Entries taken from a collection
[Start of Attachment]

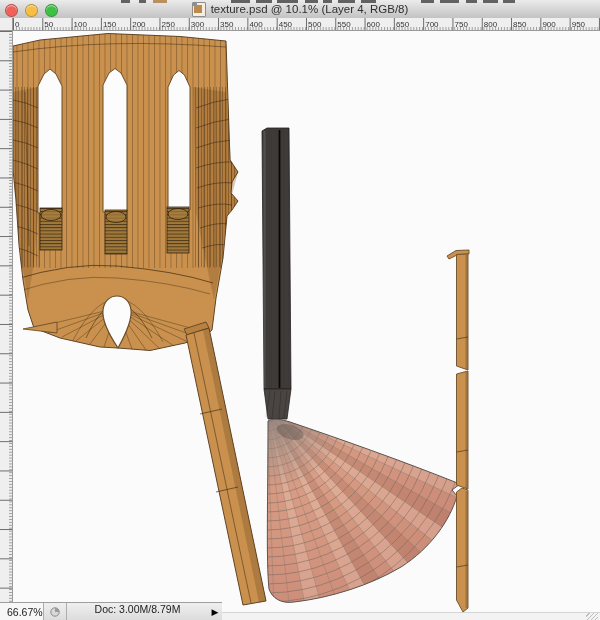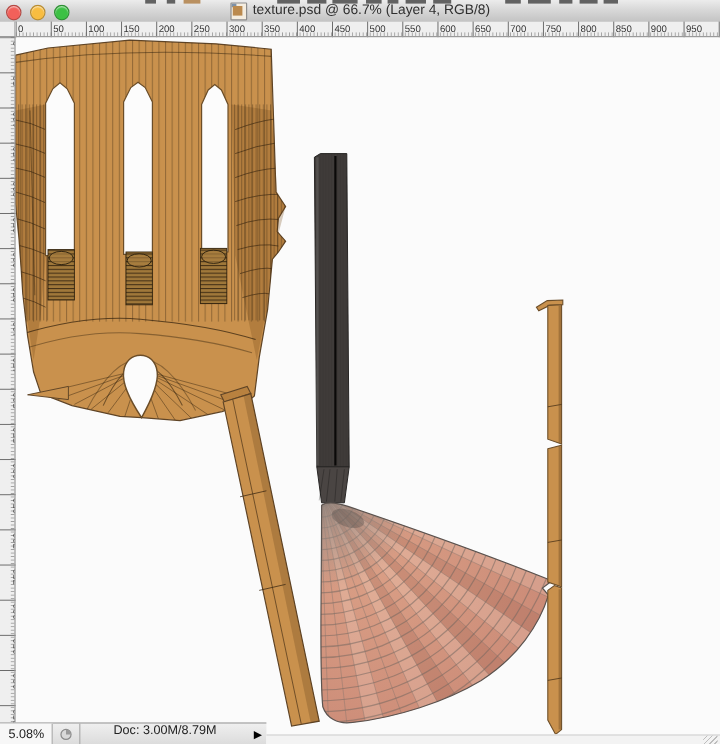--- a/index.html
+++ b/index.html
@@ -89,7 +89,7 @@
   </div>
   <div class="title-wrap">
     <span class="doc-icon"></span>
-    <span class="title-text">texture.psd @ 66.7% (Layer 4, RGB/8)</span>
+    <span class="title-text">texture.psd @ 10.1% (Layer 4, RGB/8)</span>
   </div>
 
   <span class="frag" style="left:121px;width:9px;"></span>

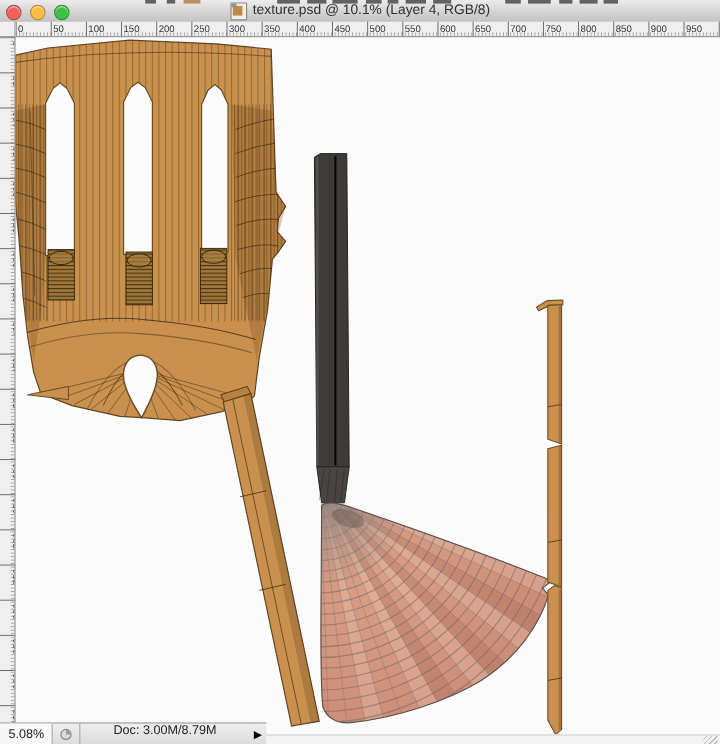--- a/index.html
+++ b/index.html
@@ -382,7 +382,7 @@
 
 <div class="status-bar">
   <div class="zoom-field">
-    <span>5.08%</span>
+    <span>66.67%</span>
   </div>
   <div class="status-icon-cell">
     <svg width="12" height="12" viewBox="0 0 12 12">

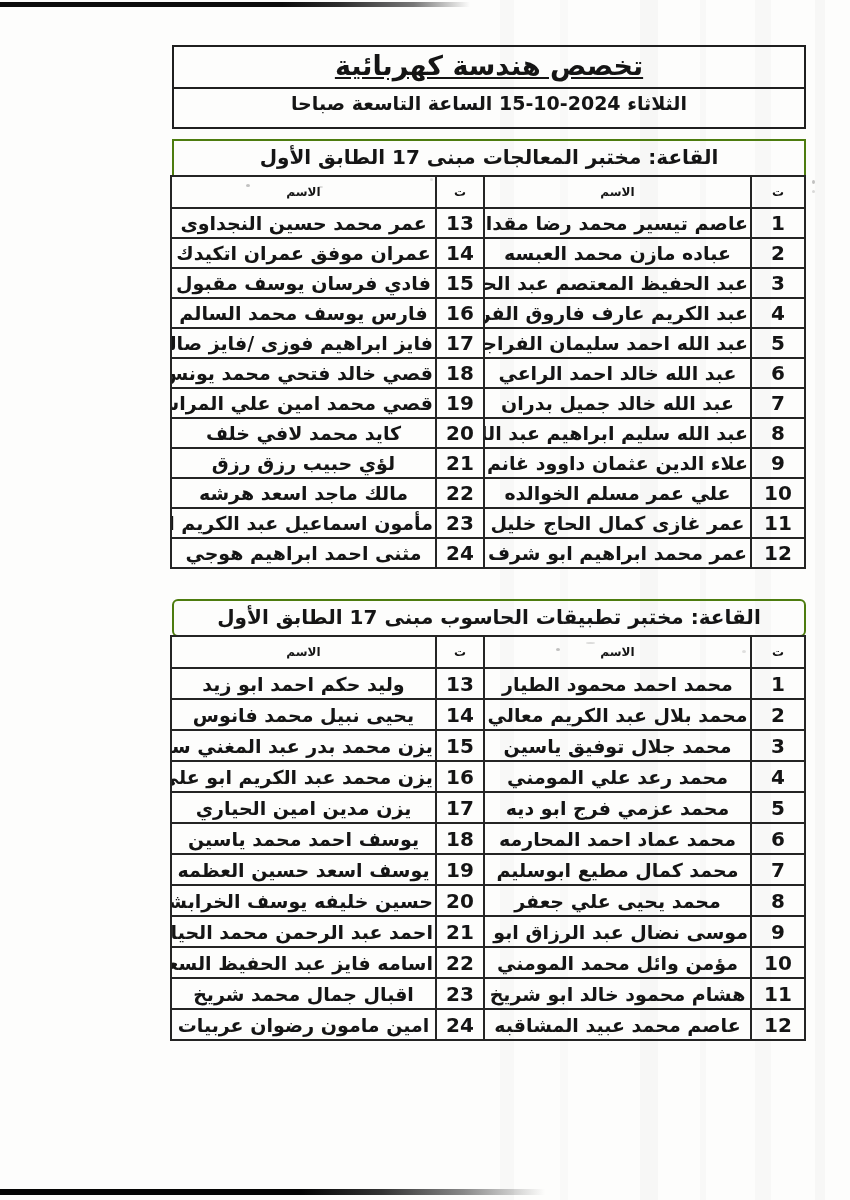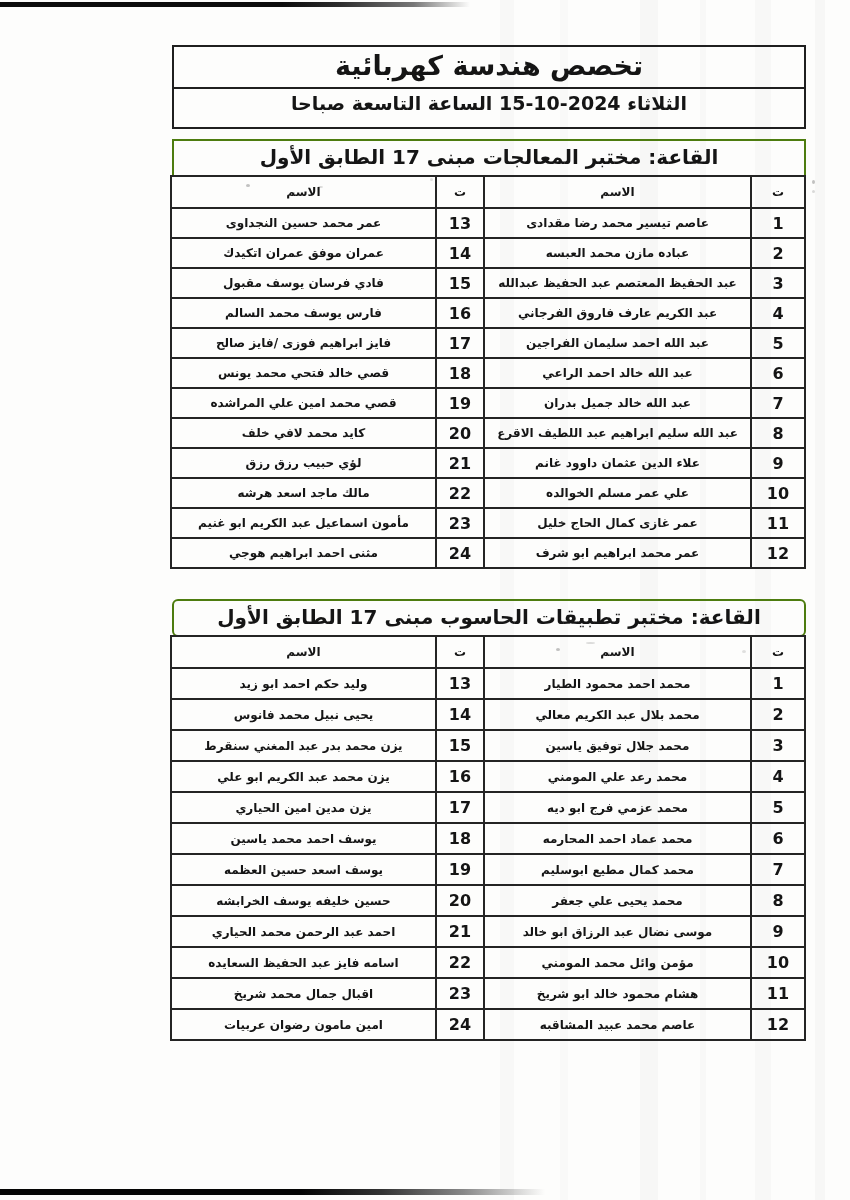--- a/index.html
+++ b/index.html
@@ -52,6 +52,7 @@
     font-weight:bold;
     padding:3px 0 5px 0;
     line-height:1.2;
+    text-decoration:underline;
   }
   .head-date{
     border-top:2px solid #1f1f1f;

[End of Attachment]

What needs to be done
An exact copy of the entries above, with no pictures, is the required answer.

Result below
--- a/index.html
+++ b/index.html
@@ -89,7 +89,7 @@
   </div>
   <div class="title-wrap">
     <span class="doc-icon"></span>
-    <span class="title-text">texture.psd @ 66.7% (Layer 4, RGB/8)</span>
+    <span class="title-text">texture.psd @ 10.1% (Layer 4, RGB/8)</span>
   </div>
 
   <span class="frag" style="left:121px;width:9px;"></span>

--- a/index.html
+++ b/index.html
@@ -382,7 +382,7 @@
 
 <div class="status-bar">
   <div class="zoom-field">
-    <span>5.08%</span>
+    <span>66.67%</span>
   </div>
   <div class="status-icon-cell">
     <svg width="12" height="12" viewBox="0 0 12 12">

--- a/index.html
+++ b/index.html
@@ -52,6 +52,7 @@
     font-weight:bold;
     padding:3px 0 5px 0;
     line-height:1.2;
+    text-decoration:underline;
   }
   .head-date{
     border-top:2px solid #1f1f1f;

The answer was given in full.